BRILLAT-SAVARIN, «Méditation IX – Des boissons», dans Physiologie du goût, ou Méditations de gastronomie transcendante.Paris, Charpentier, 1839, p. 154.
«Nous ignorons la valeur de l'eau tant que le puits n'est pas sec.»
THOMAS FULLER, Gnomologia, 1732
Situation en 2000
«Toutes les huit secondes, dans le monde, un enfant meurt d'une maladie liée à la pénurie d'eau potable et de services sanitaires (OMS, 2000). Plus de 1,1 milliard d'humains sont en effet privés d'eau potable et 2,4 milliards, de services sanitaires. Déjà, plus de la moitié des gens des pays en développement souffrent d'au moins une des six principales maladies associées à l'eau, qui tuent, chaque année, plus de cinq millions de personnes, dont près de onze mille enfants tous les jours, soit trois à quatre fois le nombre de victimes des attentats du World Trade Center! Comment alors comprendre le silence assourdissant des médias et le nôtre?

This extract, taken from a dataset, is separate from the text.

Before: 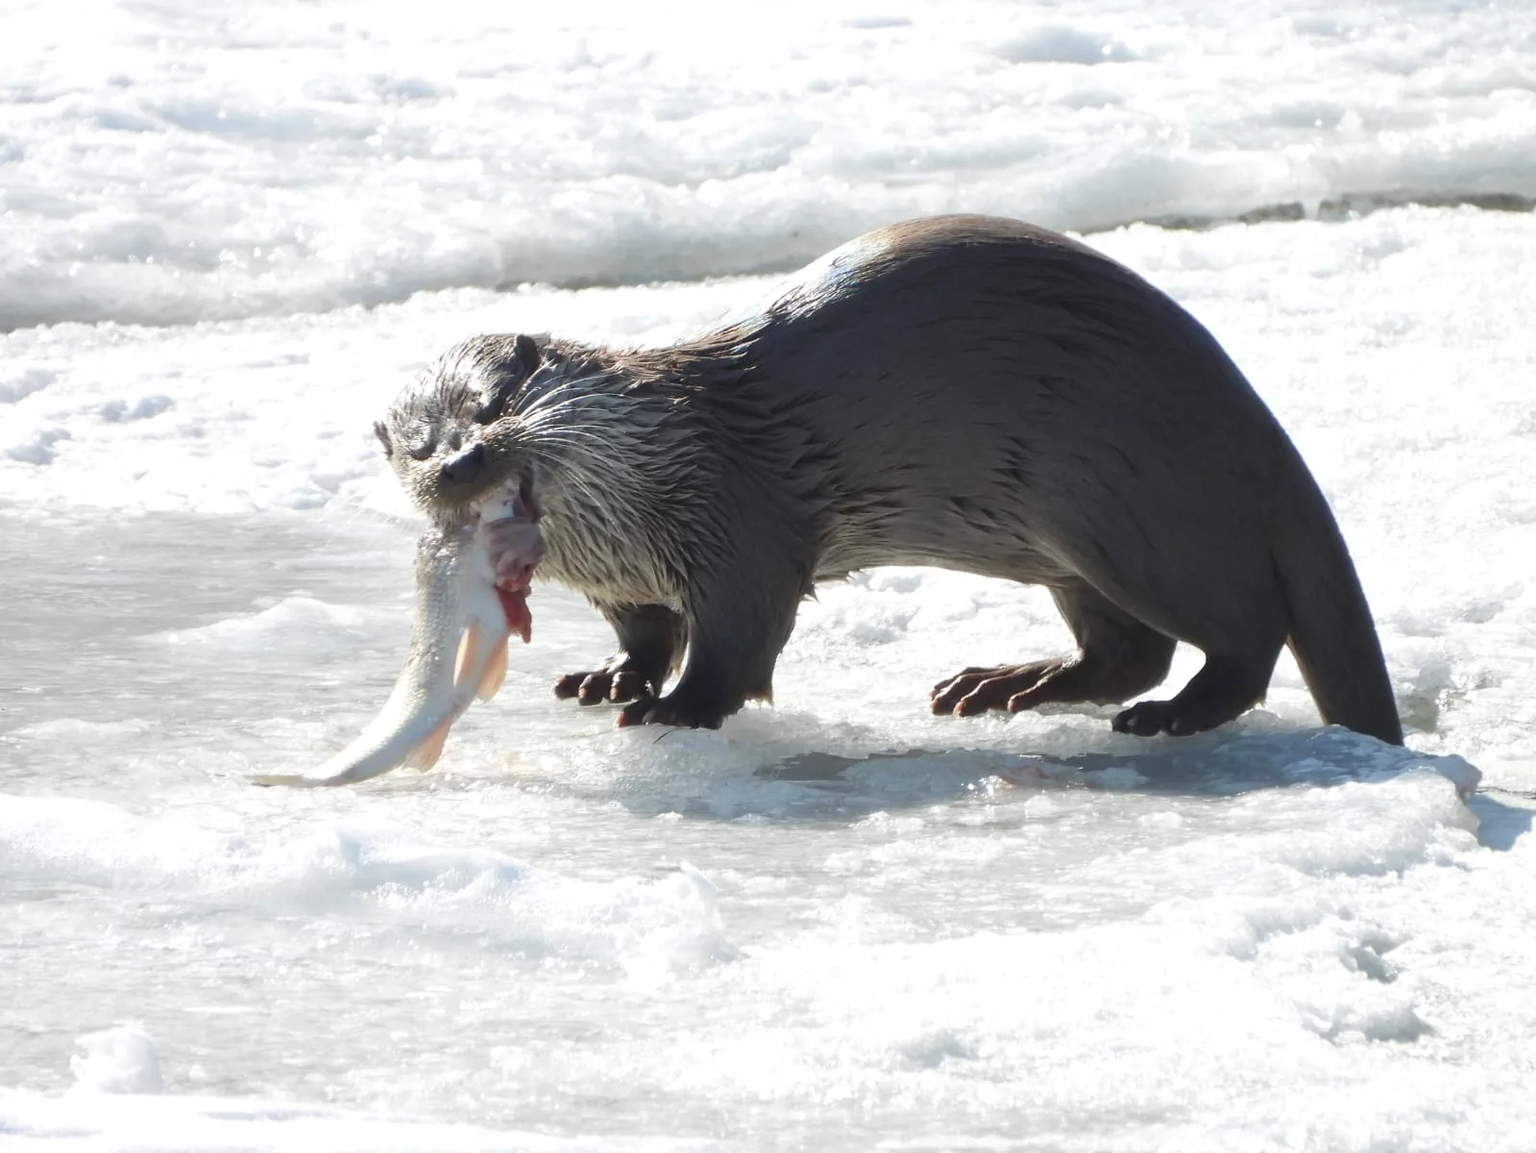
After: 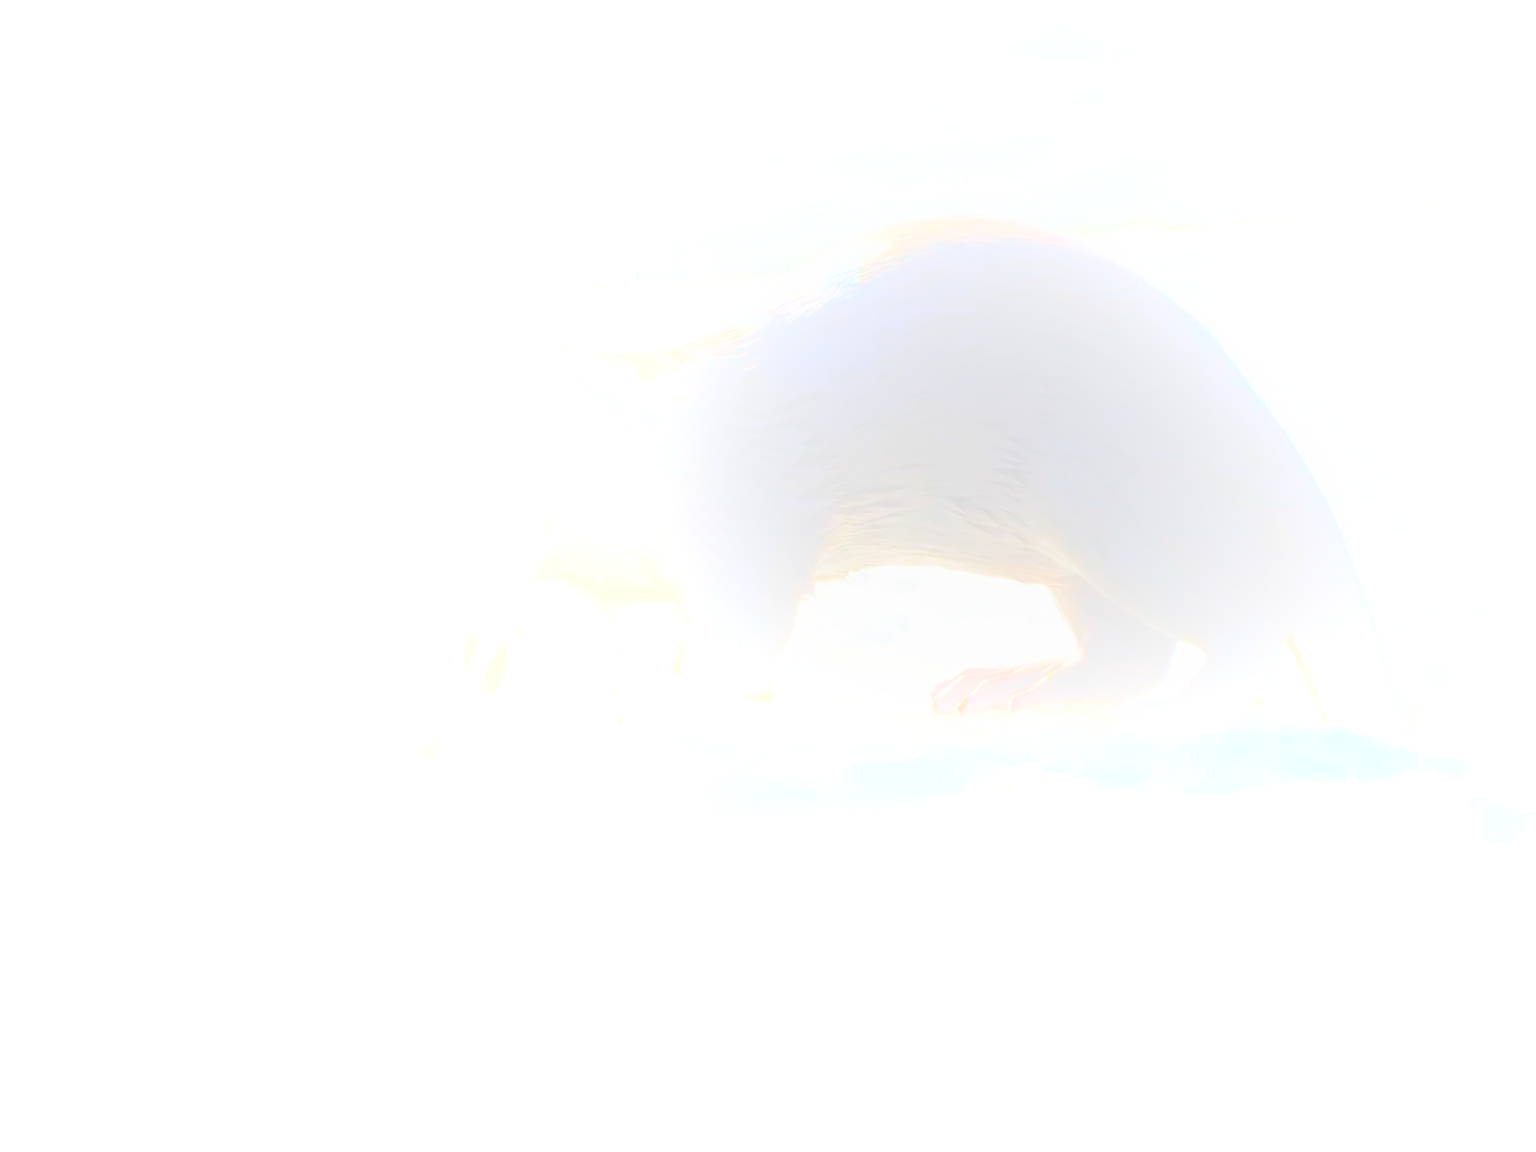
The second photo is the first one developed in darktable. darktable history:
bloom: size 70%, threshold 25%, strength 70%
sigmoid: contrast 1.7, skew -0.2, preserve hue 0%, red attenuation 0.1, red rotation 0.035, green attenuation 0.1, green rotation -0.017, blue attenuation 0.15, blue rotation -0.052, base primaries Rec2020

Surtout quand ce "supplice de l'eau" est infligé à des millions d'entre nous par bêtise, insouciance et cupidité, comme le montre éloquemment cet ouvrage de Maude Barlow et Tony Clarke: Certes, les États ont convenu, au sommet de Johannesburg, de donner à la moitié des populations qui en sont privées un accès à l'eau potable et aux services sanitaires de base d'ici 2015, mais cela s'est fait au prix de la non-reconnaissance du droit humain fondamental qu'est un accès à l'eau, contribuant ainsi à transformer ce bien commun en marchandise au profit du cartel de l'eau. En outre, viser seulement la moitié des populations affligées, à supposer qu'on atteigne cet objectif, signifie en clair abandonner l'autre moitié à la pénurie et aux maladies qui tueront, au cours de ces treize années, 50 millions de personnes.
MAUDE BARLOW et TONY CLARKE, L'Or bleu, préface de Louise Vandelac (voir documentation)

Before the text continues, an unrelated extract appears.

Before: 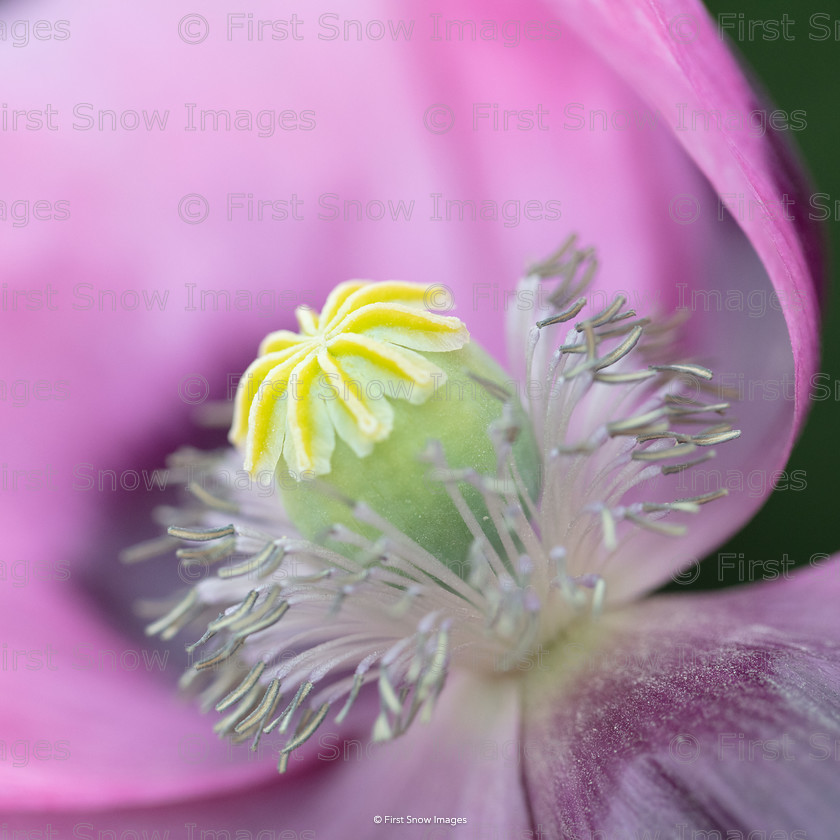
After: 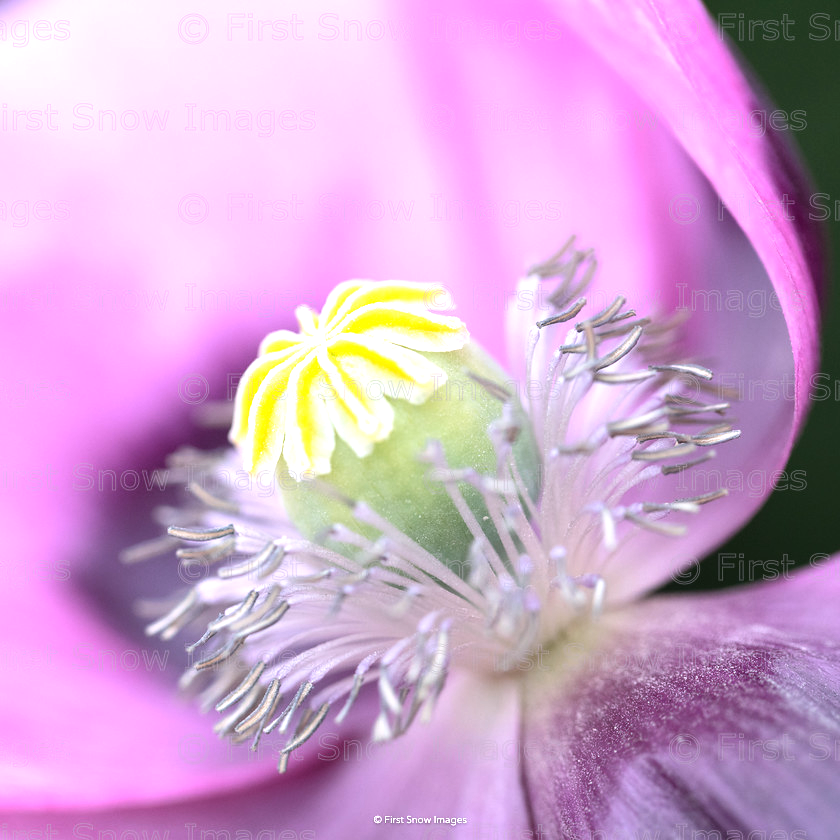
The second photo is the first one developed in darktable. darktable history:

Dans de nombreux pays, l'eau est encore un bien gratuit. À l'échelle des nations, comme à celle de la planète, le remède consiste-t-il à considérer l'eau comme un bien commercial, à établir un coût pour chaque litre consommé, avec l'espoir que chacun prenne ainsi conscience du caractère limité de cette ressource? Faudrait-il plutôt suivre la voie indiquée par la coalition Eau Secours ou par Ricardo Petrella et Mario Soarès dans leur Manifeste de l'eau? À quelles conditions, leur contrat mondial de l'eau pourrait-il être voulu et respecté?

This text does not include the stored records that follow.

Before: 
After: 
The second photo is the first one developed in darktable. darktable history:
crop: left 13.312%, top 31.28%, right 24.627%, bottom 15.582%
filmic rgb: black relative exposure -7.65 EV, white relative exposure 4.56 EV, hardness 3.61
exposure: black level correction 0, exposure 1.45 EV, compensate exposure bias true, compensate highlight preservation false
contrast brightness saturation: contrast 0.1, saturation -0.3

Le mot rival vient du mot rive. Le rival c'est l’habitant de l’autre rive, celui qui pourrait être tenté de prendre plus que sa juste part de ce bien commun essentiel: l’eau. Comment éviter que les habitants des pays lointains ne deviennent rivaux à cause de l’eau, alors même que la rivalité immémoriale entre riverains voisins subsiste et risque même de s’exacerber. L'exemple du sens du partage, qui sera nécessaire quelle que soit la solution administrative retenue, ne devrait-il pas être donné d'abord par les collectivités riches en eau, tel le Québec?